Life-Love 71: A mother’s care for her struggling child

I saw something very moving at Mass today. I had taken communion and was in my pew, on the red leather kneeler, saying the prayers of gratitude and reconciliation that I say each Sunday. I was in my usual seat, bathed in the winterlight streaming through a stained glass window that depicts Simon of Cyrene taking up Jesus’s cross after he had fallen from fatigue on the long road to his eventual crucifixion. I usually bow my head and close my eyes as I pray, but this time I noticed something out of the corner of my eye: a woman struggling through the communion line, her little son resisting her.

At first I thought it was an example of petulance, but as I looked more closely, I noticed that he had Down’s Syndrome and that he limped, his right leg dragging a little. His hair was mussed, as though he had refused his bath that morning, and his face had a tiny streak of what looked like jam running along his jawline. She must have been in a big rush to get to Mass. I had seen her several times before – it was always just her and her son; I had always noticed how she held his hand so tenderly yet firmly as they entered and left the church.
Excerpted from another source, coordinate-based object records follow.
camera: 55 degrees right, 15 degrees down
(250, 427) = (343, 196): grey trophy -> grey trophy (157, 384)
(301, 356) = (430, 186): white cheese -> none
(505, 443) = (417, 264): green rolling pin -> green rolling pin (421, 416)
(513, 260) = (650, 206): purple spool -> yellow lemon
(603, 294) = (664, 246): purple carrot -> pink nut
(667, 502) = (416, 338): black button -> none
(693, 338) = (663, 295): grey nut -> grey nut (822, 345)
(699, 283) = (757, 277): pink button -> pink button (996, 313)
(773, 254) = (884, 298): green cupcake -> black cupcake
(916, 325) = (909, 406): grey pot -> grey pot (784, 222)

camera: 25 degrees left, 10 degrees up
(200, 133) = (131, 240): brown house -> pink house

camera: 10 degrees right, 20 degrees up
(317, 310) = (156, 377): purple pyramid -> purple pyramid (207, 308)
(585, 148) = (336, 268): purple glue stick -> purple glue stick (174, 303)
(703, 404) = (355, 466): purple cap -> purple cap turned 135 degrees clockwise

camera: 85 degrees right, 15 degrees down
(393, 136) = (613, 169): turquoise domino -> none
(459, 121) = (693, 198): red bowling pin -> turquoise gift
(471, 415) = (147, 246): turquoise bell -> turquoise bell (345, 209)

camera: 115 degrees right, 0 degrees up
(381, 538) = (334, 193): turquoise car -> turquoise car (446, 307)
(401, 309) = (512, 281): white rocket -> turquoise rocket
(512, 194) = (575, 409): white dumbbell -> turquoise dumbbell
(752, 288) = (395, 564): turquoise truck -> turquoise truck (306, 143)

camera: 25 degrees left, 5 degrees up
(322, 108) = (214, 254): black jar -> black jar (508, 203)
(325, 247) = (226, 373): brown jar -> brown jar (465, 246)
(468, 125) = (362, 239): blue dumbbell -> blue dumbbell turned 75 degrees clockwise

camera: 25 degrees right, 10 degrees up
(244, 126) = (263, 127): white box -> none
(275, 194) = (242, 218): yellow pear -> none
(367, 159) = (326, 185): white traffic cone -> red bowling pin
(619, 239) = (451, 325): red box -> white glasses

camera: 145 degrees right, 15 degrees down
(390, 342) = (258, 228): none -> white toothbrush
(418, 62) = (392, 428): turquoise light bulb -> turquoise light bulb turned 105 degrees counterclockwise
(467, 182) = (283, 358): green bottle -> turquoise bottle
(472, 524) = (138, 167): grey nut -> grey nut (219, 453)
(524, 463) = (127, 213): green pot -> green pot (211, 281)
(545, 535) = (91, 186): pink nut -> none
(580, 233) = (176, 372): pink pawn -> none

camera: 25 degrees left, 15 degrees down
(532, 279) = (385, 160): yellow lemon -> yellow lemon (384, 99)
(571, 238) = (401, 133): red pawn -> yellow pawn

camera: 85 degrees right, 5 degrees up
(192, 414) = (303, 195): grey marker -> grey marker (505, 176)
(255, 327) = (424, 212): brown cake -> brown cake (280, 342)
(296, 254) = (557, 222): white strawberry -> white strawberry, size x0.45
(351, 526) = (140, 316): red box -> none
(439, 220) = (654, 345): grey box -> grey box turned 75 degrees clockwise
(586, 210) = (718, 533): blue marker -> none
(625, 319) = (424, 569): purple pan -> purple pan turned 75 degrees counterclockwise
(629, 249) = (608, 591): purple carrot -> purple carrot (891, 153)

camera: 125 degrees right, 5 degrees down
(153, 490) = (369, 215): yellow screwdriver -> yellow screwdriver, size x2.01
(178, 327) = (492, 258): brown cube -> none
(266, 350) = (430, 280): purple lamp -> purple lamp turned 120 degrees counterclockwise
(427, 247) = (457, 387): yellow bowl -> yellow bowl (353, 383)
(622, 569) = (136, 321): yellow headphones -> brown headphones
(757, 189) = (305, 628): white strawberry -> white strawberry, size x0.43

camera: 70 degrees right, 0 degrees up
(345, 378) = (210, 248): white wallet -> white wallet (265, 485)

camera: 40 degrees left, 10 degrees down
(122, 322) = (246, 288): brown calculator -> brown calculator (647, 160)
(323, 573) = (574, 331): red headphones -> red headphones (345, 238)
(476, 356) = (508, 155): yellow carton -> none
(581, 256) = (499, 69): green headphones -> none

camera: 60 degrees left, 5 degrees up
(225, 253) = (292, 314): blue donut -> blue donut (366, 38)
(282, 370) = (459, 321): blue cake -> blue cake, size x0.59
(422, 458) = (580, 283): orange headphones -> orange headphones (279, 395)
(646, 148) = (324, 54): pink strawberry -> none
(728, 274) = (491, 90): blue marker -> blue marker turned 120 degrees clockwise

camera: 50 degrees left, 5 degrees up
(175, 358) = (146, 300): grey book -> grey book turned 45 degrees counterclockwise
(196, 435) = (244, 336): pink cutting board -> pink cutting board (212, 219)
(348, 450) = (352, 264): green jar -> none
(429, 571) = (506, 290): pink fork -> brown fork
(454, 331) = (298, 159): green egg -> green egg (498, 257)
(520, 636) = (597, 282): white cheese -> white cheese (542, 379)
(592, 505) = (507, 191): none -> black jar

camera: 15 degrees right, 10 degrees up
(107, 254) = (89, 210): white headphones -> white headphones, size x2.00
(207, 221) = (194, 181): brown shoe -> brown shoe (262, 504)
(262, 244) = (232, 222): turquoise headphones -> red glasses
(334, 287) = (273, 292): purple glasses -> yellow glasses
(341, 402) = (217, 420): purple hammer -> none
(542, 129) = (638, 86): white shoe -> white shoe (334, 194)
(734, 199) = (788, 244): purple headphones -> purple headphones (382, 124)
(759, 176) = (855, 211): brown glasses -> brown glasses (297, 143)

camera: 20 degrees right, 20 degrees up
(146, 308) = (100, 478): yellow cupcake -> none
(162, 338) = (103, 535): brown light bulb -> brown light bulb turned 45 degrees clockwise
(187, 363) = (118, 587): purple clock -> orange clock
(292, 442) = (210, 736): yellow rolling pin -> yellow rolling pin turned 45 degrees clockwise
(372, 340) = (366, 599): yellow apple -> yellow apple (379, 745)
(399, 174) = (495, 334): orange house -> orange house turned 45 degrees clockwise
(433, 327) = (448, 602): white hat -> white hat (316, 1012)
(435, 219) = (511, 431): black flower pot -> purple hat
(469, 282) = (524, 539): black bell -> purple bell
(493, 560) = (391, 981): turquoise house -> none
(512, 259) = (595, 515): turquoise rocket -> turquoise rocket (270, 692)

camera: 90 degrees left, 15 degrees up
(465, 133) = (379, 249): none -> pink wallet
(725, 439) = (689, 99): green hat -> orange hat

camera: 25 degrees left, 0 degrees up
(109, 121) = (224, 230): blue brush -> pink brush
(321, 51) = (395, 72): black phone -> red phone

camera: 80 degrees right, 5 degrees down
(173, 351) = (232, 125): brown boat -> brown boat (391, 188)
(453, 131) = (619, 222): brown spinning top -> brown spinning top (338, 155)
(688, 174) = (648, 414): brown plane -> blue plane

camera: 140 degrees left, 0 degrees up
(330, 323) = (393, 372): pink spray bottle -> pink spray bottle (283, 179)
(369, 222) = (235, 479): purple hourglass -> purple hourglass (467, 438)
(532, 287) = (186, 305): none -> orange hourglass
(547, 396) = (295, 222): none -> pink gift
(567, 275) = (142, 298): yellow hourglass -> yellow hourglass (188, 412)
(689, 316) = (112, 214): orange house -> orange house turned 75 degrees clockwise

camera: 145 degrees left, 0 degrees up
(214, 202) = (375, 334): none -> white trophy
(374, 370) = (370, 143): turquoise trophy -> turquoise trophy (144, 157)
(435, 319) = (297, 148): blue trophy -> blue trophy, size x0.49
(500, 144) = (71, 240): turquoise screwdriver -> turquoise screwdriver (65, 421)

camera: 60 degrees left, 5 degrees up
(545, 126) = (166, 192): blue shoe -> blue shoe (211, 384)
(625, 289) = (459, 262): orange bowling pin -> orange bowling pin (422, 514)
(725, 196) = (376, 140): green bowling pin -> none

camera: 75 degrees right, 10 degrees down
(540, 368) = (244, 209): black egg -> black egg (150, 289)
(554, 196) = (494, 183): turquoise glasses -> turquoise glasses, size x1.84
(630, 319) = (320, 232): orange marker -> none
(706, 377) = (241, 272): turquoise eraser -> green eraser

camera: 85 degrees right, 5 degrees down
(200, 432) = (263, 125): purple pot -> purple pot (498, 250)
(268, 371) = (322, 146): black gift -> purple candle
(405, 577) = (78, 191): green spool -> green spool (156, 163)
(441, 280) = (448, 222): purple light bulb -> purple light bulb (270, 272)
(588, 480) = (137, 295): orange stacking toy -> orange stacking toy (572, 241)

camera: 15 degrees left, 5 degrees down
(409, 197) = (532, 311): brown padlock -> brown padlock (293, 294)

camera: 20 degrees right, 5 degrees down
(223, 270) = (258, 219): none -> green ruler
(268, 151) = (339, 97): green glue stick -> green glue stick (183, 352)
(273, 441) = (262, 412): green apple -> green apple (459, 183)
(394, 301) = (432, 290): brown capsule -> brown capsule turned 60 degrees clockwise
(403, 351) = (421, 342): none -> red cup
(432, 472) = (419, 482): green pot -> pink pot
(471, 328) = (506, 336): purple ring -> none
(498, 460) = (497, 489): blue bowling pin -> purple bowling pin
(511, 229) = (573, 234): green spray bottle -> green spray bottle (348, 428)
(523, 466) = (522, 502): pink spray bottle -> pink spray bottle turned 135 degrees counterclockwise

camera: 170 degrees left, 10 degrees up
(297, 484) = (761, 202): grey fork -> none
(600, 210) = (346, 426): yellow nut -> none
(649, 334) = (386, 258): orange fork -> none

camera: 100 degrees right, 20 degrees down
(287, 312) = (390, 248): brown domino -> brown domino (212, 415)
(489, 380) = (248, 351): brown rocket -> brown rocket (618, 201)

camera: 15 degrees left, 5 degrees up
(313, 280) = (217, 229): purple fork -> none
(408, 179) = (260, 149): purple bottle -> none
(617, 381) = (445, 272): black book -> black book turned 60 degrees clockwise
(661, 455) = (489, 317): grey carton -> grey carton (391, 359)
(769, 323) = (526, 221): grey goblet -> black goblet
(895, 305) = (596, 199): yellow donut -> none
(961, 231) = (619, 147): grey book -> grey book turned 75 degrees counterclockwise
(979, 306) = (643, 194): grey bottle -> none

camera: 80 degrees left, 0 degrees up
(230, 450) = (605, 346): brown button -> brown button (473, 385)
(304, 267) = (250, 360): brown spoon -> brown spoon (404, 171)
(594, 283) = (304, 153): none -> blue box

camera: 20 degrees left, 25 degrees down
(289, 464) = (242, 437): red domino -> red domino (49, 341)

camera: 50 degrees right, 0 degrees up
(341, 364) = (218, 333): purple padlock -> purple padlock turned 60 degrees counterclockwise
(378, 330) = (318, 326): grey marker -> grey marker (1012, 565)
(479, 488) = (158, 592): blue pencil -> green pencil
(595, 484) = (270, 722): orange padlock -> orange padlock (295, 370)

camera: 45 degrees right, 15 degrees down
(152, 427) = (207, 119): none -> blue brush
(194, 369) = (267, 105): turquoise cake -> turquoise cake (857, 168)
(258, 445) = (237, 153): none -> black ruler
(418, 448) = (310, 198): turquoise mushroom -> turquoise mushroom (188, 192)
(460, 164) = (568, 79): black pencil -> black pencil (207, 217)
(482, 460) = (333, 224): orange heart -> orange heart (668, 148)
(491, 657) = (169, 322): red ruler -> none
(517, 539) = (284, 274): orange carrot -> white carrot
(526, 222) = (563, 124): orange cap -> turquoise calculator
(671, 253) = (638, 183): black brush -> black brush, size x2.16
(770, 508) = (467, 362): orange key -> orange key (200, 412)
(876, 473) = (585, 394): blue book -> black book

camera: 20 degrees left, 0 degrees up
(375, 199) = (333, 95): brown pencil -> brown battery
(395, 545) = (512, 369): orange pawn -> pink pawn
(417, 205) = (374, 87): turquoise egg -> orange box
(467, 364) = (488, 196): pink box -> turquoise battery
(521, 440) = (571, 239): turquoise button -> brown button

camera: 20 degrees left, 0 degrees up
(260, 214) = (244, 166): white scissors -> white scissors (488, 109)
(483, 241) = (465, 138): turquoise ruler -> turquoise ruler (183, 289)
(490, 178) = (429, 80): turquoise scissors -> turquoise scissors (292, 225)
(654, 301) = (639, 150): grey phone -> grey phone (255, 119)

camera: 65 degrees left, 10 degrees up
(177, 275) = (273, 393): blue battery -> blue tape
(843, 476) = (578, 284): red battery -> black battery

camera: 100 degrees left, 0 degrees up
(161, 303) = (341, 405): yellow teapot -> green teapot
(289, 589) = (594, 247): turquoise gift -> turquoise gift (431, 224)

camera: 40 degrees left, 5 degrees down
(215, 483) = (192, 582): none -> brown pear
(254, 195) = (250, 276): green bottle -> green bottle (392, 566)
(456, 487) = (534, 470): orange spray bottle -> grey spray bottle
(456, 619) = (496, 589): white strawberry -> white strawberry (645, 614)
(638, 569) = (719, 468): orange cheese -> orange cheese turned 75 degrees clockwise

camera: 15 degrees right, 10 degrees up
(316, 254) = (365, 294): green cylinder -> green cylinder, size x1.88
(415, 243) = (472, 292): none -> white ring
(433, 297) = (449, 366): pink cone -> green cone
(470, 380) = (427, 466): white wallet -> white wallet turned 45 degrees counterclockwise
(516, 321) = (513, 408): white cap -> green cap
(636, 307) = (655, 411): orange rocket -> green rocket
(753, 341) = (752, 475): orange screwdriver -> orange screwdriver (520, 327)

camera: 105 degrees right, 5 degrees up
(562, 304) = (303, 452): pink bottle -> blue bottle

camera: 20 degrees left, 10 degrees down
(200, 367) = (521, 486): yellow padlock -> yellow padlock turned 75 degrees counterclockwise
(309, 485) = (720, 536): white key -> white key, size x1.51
This time, the little boy was struggling, in some obvious physical discomfort. His face had a grimace that spoke of pain and not peevishness. And his mother wore that mask of stoic worry that professional women must sadly affect to ward off patronising looks when they are with their children in public. Her eyes told the story of how her son’s discomfort touched her heart and broke it, quietly.

As she approached the priest and they both took communion, she had an embarrassing moment. Her son had trouble taking the host into his mouth. The wafer is an odd shape – a thin brittle disc – and he was struggling with it, rolling it over his tongue. He was aware that people had started to look at him and this worried him more, he grew red and a little agitated. His mother saw that he was struggling and her face dropped its mask, a quick succession of emotions dancing across it: fear, annoyance, self-consciousness and finally, caring concern.

At this point, a thirty-something man in a dark, well-cut suit behind her noticed the predicament of mother and son, and I watched him subtly plant himself, immobile and hold back the line – giving her a haven for the few precious seconds she needed to get the host into her son’s mouth, have him chew and swallow and then, after a reassuring word, hand in hand, they walked back to their pew. She looked up at the well-dressed man in gratitude, as she sorted her son out – he smiled briefly and with a little embarrassment. He wanted no gratitude. Her simply done the decent thing for a stranger who needed a private moment in a public place.

I think there are two simple lessons to be learned from this quotidian little vignette. A mother’s love and care for her struggling child is a mirror of the world. There is a reason we are moved by such scenes: because they are viscerally human. In her worry, fear, annoyance and eventual relief, there was always a deep love for this little flesh of her flesh. The gentleman who helped her was doing something very few people even think of any longer: the decent thing. He quietly and without being asked, helped her keep her composure and her dignity.

Her caring love for her son is really the love that should guide all of our actions to one another – it is the foundation for justice and wisdom. His decency and humility is a model of mutual support. Although this little drama only gave me a glimpse into the ephemeral feelings of two people caught in passing, I was struck by how powerful these little human things are: love, respect, dignity and decency.

These things may be human and emotional and fleeting, but they are the rock-solid base upon which a great society is built.